The WHO's research arm International Agency for Research on Cancer (IARC) had assembled experts to look into the possible link, the Associated Press reported. An epidemiologist at Oxford University, Owen Yang, who was not part of the IARC group, had studied this possible link earlier and concluded that coffee does not raise the risk of cancer.

“I'm not really sure why coffee was in a higher category in the first place,” he said.

However, the IARC said Wednesday that drinking "very hot" beverages “probably” causes esophageal cancer.

“These results suggest that drinking very hot beverages is one probable cause of esophageal cancer and that it is the temperature, rather than the drinks themselves, that appears to be responsible,” Christopher Wild, director of the IARC, reportedly said.
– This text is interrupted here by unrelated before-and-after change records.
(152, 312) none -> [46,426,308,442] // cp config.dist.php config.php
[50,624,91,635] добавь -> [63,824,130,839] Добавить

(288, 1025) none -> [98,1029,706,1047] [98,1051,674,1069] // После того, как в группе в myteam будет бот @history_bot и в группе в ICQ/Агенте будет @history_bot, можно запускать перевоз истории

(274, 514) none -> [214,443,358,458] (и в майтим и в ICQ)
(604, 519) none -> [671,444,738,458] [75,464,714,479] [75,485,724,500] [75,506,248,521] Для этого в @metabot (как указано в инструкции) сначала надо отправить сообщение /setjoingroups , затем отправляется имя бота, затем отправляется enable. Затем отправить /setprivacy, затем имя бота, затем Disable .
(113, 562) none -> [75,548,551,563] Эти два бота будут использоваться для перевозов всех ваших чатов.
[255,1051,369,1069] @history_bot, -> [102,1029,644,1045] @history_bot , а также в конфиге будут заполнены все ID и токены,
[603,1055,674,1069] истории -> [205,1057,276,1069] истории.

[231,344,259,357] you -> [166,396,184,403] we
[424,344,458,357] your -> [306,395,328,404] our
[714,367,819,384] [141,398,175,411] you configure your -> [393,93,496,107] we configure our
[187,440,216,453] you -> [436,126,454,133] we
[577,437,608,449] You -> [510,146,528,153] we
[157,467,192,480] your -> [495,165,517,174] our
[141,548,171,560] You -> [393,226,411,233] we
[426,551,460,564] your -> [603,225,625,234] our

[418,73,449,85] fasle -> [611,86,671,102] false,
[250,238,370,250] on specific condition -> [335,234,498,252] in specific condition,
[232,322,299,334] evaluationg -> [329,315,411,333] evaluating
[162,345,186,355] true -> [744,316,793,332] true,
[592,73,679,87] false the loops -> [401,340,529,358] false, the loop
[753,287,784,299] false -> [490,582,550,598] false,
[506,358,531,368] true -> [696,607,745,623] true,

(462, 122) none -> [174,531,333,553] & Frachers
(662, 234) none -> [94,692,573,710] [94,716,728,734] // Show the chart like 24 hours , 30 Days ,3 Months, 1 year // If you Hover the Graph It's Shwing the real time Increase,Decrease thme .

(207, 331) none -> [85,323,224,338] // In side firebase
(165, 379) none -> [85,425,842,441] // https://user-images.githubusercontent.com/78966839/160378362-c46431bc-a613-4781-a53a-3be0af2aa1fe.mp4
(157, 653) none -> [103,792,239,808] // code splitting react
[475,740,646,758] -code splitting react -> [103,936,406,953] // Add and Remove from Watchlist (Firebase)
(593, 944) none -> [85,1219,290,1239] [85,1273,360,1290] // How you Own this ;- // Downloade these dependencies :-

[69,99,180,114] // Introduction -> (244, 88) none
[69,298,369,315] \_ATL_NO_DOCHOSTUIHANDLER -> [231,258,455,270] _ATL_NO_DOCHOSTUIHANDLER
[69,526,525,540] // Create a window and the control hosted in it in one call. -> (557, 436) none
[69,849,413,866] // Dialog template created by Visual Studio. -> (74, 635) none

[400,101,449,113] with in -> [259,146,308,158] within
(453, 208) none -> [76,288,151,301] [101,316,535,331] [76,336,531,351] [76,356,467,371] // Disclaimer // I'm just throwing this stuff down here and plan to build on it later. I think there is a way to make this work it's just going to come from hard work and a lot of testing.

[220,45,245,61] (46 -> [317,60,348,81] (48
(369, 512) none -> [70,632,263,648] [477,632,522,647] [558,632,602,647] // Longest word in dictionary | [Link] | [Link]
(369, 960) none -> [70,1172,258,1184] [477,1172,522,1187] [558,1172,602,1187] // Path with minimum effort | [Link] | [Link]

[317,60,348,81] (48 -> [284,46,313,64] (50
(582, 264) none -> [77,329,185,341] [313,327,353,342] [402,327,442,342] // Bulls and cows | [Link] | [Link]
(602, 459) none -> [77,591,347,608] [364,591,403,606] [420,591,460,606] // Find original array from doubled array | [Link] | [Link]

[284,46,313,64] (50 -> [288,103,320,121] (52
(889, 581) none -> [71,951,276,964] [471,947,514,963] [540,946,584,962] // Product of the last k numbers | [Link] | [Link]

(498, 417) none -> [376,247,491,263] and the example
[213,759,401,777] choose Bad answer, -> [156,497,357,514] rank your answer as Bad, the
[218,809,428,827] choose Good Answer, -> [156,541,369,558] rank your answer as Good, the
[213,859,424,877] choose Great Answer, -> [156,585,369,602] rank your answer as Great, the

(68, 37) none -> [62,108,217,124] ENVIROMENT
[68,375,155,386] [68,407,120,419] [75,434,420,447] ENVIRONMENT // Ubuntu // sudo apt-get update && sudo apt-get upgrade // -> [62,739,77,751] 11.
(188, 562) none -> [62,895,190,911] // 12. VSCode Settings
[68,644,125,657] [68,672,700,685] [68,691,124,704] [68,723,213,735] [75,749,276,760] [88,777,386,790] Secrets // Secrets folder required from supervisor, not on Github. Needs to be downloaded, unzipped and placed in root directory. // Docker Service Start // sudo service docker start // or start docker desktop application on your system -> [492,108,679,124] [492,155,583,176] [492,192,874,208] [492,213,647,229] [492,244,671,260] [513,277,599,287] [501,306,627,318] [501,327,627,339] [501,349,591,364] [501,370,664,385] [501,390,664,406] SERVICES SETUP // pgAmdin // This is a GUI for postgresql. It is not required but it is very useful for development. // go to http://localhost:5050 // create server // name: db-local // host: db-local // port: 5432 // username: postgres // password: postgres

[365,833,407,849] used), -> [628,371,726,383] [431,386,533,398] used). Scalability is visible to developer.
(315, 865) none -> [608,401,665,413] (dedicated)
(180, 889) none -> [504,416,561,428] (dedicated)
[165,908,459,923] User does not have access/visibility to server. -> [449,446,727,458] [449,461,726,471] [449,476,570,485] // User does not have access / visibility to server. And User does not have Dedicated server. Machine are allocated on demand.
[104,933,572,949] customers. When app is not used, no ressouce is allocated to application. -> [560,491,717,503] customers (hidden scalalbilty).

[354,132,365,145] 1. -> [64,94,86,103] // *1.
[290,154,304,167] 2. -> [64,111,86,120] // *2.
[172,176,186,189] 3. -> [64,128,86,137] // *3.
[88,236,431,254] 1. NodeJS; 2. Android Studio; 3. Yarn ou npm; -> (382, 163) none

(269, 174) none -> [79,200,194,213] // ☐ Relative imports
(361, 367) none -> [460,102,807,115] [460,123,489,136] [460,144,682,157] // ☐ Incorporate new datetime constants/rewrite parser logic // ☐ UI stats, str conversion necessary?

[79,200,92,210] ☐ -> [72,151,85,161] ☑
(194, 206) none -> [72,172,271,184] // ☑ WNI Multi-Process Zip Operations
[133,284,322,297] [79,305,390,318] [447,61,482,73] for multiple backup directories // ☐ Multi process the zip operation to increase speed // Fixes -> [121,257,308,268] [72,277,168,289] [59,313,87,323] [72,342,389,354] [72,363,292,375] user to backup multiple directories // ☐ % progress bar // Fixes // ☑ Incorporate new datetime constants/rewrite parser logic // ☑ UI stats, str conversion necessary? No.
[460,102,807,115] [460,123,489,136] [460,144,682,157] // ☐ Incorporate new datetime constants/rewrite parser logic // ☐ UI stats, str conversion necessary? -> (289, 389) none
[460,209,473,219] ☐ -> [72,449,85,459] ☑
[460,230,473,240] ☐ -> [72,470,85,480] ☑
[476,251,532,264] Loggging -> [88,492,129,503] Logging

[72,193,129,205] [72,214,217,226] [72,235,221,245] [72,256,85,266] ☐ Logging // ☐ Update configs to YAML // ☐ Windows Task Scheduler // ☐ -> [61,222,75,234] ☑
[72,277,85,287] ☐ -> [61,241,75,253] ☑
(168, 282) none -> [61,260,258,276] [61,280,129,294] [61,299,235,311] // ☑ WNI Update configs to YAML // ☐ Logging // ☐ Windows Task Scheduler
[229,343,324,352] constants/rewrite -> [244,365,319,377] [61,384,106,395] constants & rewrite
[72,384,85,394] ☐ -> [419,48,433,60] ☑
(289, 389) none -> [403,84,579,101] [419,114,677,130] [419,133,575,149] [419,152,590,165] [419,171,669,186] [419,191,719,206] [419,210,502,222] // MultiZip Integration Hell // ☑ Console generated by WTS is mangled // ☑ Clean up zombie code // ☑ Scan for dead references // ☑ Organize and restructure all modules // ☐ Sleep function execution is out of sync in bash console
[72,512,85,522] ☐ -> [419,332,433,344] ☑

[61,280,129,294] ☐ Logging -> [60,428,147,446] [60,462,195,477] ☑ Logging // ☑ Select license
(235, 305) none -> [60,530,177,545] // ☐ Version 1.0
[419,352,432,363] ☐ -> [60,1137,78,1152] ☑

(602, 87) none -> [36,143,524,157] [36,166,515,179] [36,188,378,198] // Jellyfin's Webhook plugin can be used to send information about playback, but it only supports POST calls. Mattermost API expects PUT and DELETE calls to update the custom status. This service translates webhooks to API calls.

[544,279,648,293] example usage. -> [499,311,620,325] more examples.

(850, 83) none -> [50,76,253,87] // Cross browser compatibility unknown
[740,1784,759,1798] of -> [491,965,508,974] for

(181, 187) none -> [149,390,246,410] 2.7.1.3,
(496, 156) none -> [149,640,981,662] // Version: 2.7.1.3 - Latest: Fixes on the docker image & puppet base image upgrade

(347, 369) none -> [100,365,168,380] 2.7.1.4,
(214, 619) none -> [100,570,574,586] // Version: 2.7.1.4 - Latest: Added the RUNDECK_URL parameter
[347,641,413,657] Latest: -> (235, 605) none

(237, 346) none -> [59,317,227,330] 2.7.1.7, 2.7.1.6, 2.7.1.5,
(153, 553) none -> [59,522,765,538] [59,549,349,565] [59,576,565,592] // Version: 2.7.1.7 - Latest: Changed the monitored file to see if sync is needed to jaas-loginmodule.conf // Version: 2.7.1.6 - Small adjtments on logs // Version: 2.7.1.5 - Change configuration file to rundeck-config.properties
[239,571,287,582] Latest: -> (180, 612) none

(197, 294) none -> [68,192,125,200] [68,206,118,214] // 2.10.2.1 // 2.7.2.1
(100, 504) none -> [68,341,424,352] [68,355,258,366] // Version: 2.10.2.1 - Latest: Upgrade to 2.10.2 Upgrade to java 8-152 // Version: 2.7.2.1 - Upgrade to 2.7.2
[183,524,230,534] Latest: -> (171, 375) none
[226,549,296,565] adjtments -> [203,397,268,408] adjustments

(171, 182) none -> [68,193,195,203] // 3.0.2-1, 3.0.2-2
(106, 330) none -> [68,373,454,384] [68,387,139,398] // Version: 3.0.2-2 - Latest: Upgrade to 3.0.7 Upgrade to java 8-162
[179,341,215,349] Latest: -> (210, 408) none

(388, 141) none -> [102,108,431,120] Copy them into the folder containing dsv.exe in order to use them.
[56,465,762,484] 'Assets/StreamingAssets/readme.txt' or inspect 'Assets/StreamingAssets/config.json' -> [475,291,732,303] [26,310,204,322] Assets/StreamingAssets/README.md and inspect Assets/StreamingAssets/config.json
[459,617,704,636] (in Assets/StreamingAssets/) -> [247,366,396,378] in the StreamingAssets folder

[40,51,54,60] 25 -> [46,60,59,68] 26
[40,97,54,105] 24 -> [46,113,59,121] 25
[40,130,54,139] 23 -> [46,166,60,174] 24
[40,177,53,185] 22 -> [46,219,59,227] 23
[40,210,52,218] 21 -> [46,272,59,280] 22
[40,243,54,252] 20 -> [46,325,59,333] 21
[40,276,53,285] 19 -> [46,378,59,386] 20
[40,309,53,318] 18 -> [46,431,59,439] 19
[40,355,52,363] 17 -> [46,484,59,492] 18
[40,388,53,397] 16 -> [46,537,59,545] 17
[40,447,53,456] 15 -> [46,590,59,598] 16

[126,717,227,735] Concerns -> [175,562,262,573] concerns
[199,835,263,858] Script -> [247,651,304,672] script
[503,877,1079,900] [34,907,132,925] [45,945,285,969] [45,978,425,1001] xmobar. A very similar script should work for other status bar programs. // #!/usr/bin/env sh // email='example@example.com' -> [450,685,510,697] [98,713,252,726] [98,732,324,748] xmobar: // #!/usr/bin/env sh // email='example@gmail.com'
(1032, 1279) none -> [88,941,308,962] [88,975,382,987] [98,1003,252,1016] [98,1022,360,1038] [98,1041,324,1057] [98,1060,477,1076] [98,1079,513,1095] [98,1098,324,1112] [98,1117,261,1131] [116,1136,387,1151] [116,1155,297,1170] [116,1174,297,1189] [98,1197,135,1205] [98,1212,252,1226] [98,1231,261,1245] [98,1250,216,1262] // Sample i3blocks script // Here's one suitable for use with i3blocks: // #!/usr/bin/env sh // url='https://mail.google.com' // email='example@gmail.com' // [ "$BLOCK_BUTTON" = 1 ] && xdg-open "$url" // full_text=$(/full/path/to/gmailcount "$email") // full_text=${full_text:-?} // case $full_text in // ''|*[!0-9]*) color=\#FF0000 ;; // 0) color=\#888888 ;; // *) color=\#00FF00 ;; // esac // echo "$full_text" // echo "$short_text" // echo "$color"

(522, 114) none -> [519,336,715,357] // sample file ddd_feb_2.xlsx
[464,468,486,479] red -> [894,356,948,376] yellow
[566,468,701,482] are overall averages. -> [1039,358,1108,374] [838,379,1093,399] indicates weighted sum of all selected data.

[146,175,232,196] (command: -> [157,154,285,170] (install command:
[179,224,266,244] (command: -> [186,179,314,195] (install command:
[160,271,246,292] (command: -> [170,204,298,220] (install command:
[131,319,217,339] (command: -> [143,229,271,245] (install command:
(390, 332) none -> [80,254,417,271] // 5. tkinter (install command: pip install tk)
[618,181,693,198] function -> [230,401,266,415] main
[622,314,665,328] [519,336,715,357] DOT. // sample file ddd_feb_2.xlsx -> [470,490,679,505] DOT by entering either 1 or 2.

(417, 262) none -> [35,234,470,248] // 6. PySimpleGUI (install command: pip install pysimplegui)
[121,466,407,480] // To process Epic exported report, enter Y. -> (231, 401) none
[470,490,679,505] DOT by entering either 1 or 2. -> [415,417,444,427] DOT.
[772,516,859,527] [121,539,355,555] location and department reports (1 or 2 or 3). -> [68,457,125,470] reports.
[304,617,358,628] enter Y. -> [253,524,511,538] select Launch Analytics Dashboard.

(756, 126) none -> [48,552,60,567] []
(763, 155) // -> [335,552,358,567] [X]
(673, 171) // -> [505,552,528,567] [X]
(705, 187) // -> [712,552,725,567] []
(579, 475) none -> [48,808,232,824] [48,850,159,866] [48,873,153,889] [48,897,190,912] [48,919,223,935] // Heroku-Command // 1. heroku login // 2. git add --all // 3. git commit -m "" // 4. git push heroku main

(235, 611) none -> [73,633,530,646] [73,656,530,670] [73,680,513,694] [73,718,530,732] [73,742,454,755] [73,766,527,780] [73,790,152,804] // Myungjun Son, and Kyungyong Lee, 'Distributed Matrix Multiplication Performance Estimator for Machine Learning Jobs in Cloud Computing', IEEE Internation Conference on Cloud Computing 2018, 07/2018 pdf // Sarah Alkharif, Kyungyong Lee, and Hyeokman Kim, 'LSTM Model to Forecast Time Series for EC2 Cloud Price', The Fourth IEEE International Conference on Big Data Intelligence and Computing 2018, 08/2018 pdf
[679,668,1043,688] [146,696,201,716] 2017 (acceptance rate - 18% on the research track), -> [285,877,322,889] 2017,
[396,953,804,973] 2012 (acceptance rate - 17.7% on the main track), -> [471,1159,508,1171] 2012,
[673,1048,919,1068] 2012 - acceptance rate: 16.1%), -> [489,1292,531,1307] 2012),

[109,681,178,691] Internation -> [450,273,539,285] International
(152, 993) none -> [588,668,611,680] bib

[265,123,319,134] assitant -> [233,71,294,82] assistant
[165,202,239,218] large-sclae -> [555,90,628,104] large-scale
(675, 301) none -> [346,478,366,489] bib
The IARC research indicated that beverages at temperatures above 65 degrees Celsius (150 degrees Fahrenheit) may cause cancer of the gullet.

“Studies in places such as China, the Islamic Republic of Iran, Turkey and South America, where tea or mate is traditionally drunk very hot found that the risk of esophageal cancer increased with the temperature at which the beverage was drunk,” the Lyon, France-based agency said, according to Agence France-Presse.

Dana Loomis, deputy head of the IARC program that classifies carcinogens, reportedly said that very hot beverages might cause a “thermal injury” in the throat. The injury could eventually promote the growth of tumors, but there was limited evidence to prove this. He added that there wasn't enough evidence to show if eating very hot food might also increase the risk of cancer.

Chief medical officer of the American Cancer Society, Otis Brawley, noted that quitting smoking and reducing alcohol consumption is more likely to help in reducing the risk of cancer rather than waiting for one’s beverage to cool down, the AP reported.